SELECTED EXTRACT:
--------------------------------
# Train a reinforcement model to play hit stationary target

## Import libiaries

In [None]:
# Import libraries for SpaceShooter game
import pygame
import random
from enum import Enum
import time
import os
from random import randint
import numpy as np

# Import libraries for the Model
import torch
import torch.nn as nn
import torch.optim as optim
import torch.nn.functional as F

# Import libraries for plot function 
import matplotlib.pyplot as plt
from IPython import display

# Import libraries for the Agent
from collections import deque

## Initialise settings 

In [None]:
pygame.font.init()
pygame.mixer.init()

WIDTH, HEIGHT = 900, 500
WIN = pygame.display.set_mode((WIDTH, HEIGHT))
BORDER = pygame.Rect(WIDTH//2 - 5, 0, 10, HEIGHT)
HEALTH_FONT = pygame.font.SysFont('comicsans', 40)
WINNER_FONT = pygame.font.SysFont('comicsans', 100)
FPS = 60

## Set colours

In [None]:
BLACK = (0, 0, 0)
RED = (255, 0, 0)
YELLOW = (255, 255, 0)
PURPLE = (200, 0, 200)

## Initialise physics


In [None]:
VEL = 20
BULLET_VEL = 50
SPACESHIP_WIDTH, SPACESHIP_HEIGHT = 55, 40

## Initialise images and sounds

In [None]:
YELLOW_HIT = pygame.USEREVENT + 1
RED_HIT = pygame.USEREVENT + 2

# Heart image
HEART_IMAGE = pygame.image.load(os.path.join('Assets', 'heart.png')).convert_alpha()
HEART = pygame.transform.scale(HEART_IMAGE, (40, 40))

# Yellow spaceShip image
YELLOW_SPACESHIP_IMAGE = pygame.image.load(os.path.join('Assets', 'spaceship_yellow.png'))
YELLOW_SPACESHIP = pygame.transform.rotate(pygame.transform.scale(YELLOW_SPACESHIP_IMAGE, (SPACESHIP_WIDTH, SPACESHIP_HEIGHT)), 90)

# Red spaceship image
RED_SPACESHIP_IMAGE = pygame.image.load(os.path.join('Assets', 'spaceship_red.png'))
RED_SPACESHIP = pygame.transform.rotate(pygame.transform.scale(RED_SPACESHIP_IMAGE, (SPACESHIP_WIDTH, SPACESHIP_HEIGHT)), 270)

# Backround image
SPACE = pygame.transform.scale(pygame.image.load(os.path.join('Assets', 'space_background_2.jpg')), (WIDTH, HEIGHT))

# Game sounds
BULLET_HIT_SOUND = pygame.mixer.Sound('Assets/Grenade+1.mp3')
--------------------------------
DATA ENTRIES:

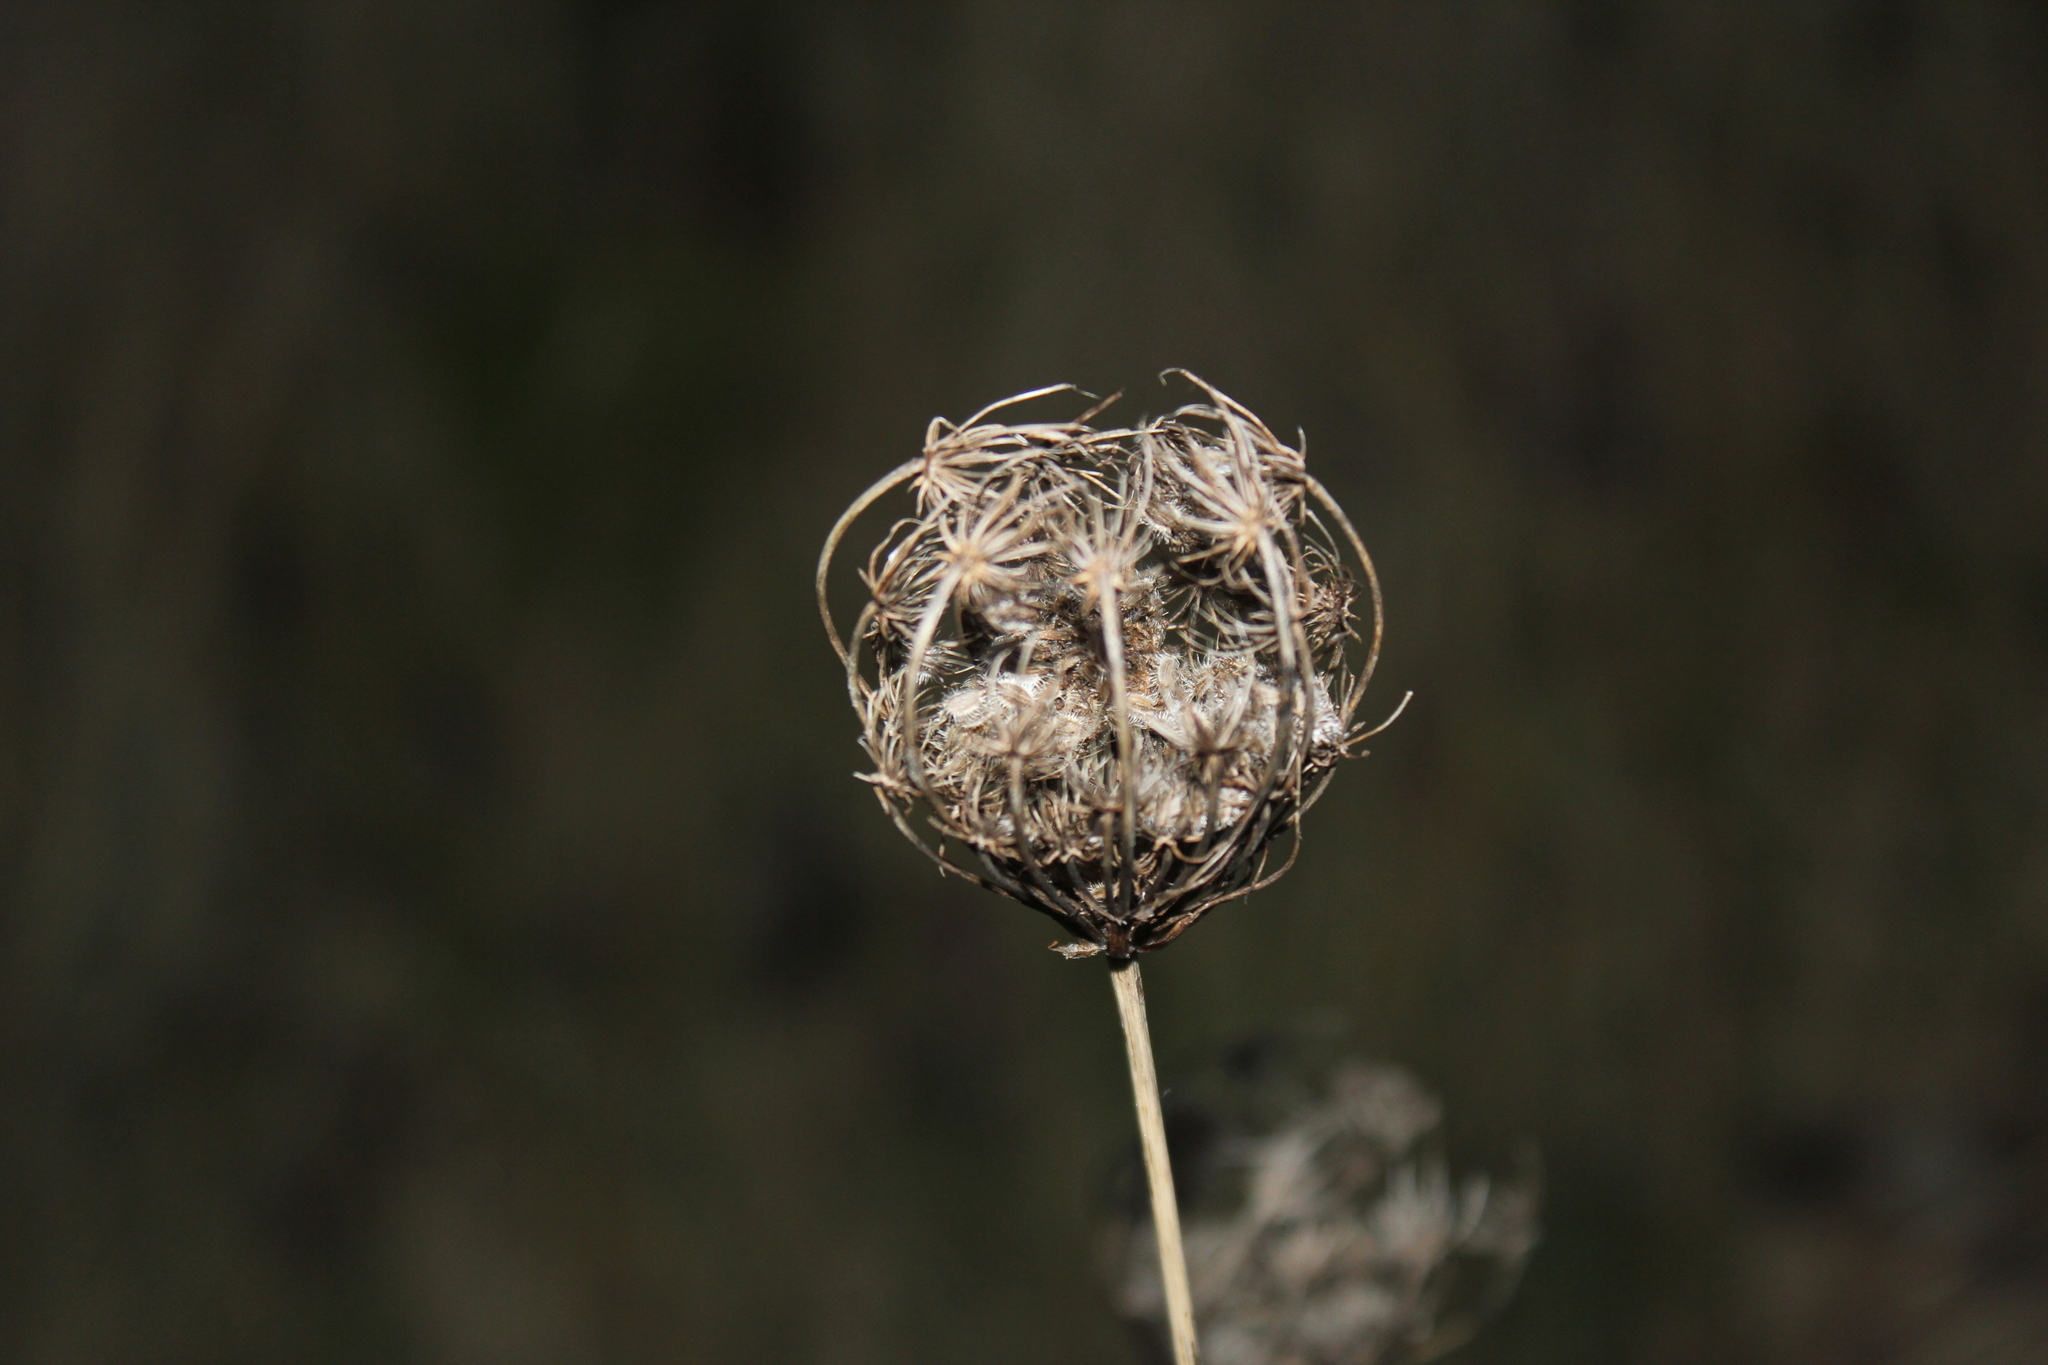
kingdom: Plantae
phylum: Tracheophyta
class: Magnoliopsida
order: Apiales
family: Apiaceae
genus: Daucus
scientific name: Daucus carota
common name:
--------------------------------
Reproduce the spaceship game code, starting at the words "## Initialise settings" and ending after "HEALTH_FONT = pygame.font.SysFont('comicsans', 40)". The listing plays no part in what follows.

## Initialise settings 

In [None]:
pygame.font.init()
pygame.mixer.init()

WIDTH, HEIGHT = 900, 500
WIN = pygame.display.set_mode((WIDTH, HEIGHT))
BORDER = pygame.Rect(WIDTH//2 - 5, 0, 10, HEIGHT)
HEALTH_FONT = pygame.font.SysFont('comicsans', 40)